Abbreviated URN values

The AbbreviatedUrn is an abstract type supporting an abbreviated notation for Cite2Urns. It allows you to work with objects uniquely identified by collection identifier and object identifier, when the collection is registered in a dictionary that can expand the collection identifier to a full Cite2Urn.

The modules implements the AbbrevatedUrn for each uniquely identified component of an Analysis:

  1. LexemeUrn
  2. FormUrn
  3. StemUrn
  4. RuleUrn

An AbbreviatedUrn has a collection identifier, and an object identifier. You can construct an AbbreviatedUrn from a dot-delimited string.

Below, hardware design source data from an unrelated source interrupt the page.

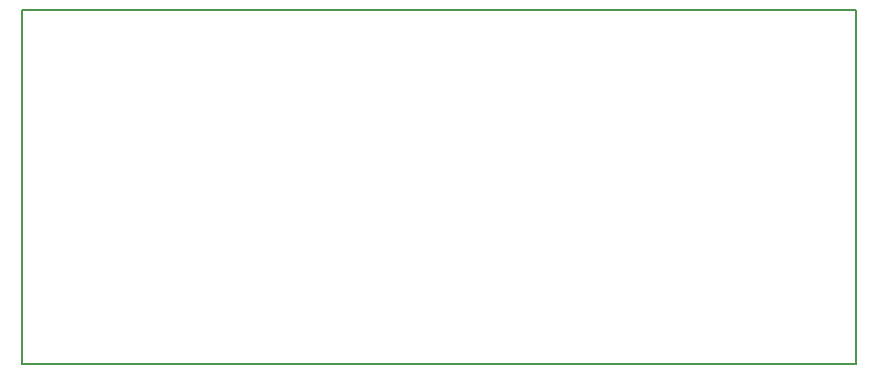
<source format=gbr>
%TF.GenerationSoftware,KiCad,Pcbnew,6.0.4-6f826c9f35~116~ubuntu20.04.1*%
%TF.CreationDate,2022-08-16T16:27:46+00:00*%
%TF.ProjectId,VCAI2C02A,56434149-3243-4303-9241-2e6b69636164,rev?*%
%TF.SameCoordinates,Original*%
%TF.FileFunction,Profile,NP*%
%FSLAX46Y46*%
G04 Gerber Fmt 4.6, Leading zero omitted, Abs format (unit mm)*
G04 Created by KiCad (PCBNEW 6.0.4-6f826c9f35~116~ubuntu20.04.1) date 2022-08-16 16:27:46*
%MOMM*%
%LPD*%
G01*
G04 APERTURE LIST*
%TA.AperFunction,Profile*%
%ADD10C,0.200000*%
%TD*%
G04 APERTURE END LIST*
D10*
X65786000Y4826000D02*
X-4826000Y4826000D01*
X65786000Y-25146000D02*
X65786000Y4826000D01*
X-4826000Y-25146000D02*
X65786000Y-25146000D01*
X-4826000Y4826000D02*
X-4826000Y-25146000D01*
M02*

</source>
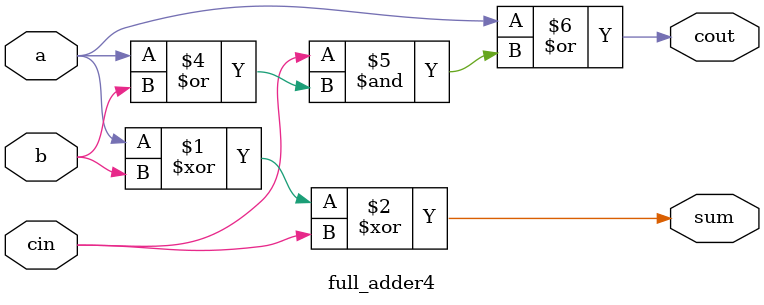
<source format=v>
module full_adder4(a,b,cin,sum,cout);
input a,b,cin;
output sum,cout;
assign sum = a^b^cin;
assign cout = a&1'b1|cin&(a|b); 
// initial begin
//     $display("The incorrect adder with and0 having in2/1");
// end   
endmodule
</source>
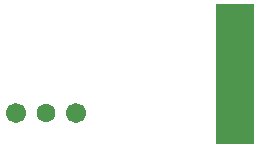
<source format=gbr>
G04 EAGLE Gerber RS-274X export*
G75*
%MOMM*%
%FSLAX34Y34*%
%LPD*%
%INSoldermask Bottom*%
%IPPOS*%
%AMOC8*
5,1,8,0,0,1.08239X$1,22.5*%
G01*
%ADD10R,3.302000X11.938000*%
%ADD11C,1.601600*%
%ADD12C,1.701600*%


D10*
X248920Y0D03*
D11*
X88900Y-33020D03*
D12*
X114300Y-33020D03*
X63500Y-33020D03*
M02*

</source>
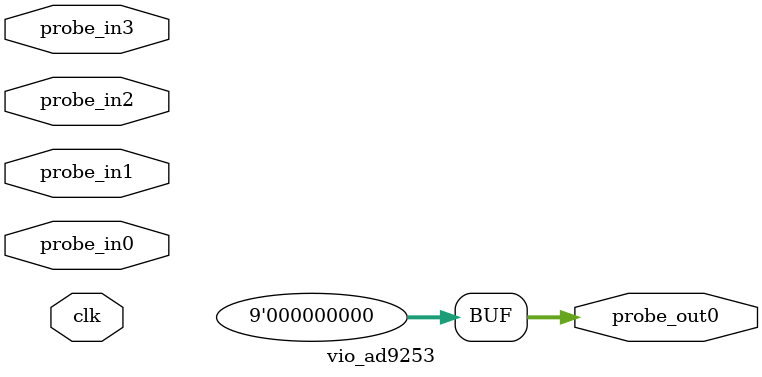
<source format=v>
`timescale 1ns / 1ps
module vio_ad9253 (
clk,
probe_in0,probe_in1,probe_in2,probe_in3,
probe_out0
);

input clk;
input [15 : 0] probe_in0;
input [7 : 0] probe_in1;
input [8 : 0] probe_in2;
input [7 : 0] probe_in3;

output reg [8 : 0] probe_out0 = 'h000 ;


endmodule

</source>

using CitableParserBuilder
lexurn = LexemeUrn("lsj.n125")
lexurn.collection

# output

"lsj"
lexurn.objectid

# output

"n125"

Abbreviated URNs and Cite2Urns

You can use the abbreviate function to create an abbreviation string from a Cite2Urn using the collection identifier and the object identifer of the Cite2Urn.

using CitableParserBuilder, CitableObject
conjunctionurn = Cite2Urn("urn:cite2:kanones:morphforms.v1:1000000001")
abbreviate(conjunctionurn)

# output

"morphforms.1000000001"

Of course you can use this string in turn to instantiate an AbbreviatedUrn structure.

formurn = abbreviate(conjunctionurn) |> FormUrn
typeof(formurn)

# output

FormUrn
formurn.objectid

# output

"1000000001"

To convert an AbbreviatedUrn to a full Cite2Urn, give the expand function a dictionary mapping collection identifiers to full URN strings for the collection

registry = Dict(
    "morphforms" => "urn:cite2:kanones:morphforms.v1:"
)
expanded = expand(formurn, registry)
typeof(expanded)

# output

Cite2Urn
expanded.urn

# output

"urn:cite2:kanones:morphforms.v1:1000000001"

Abbreviated URNs and SFST-PL

The fstsafe function composes an expression in SFST-PL for AbbrevatiedUrns. It assumes that your SFST alphabet includes tokens <u> and </u> to mark beginning and ending boundaries of URN values. It escapes characters that are valid in URNs but reserved in the Stuttgart FST toolkit.

rule = RuleUrn("nouninfl.h_hs1")
fst = fstsafe(rule)

# output

"<u>nouninfl\\.h\\_hs1</u>"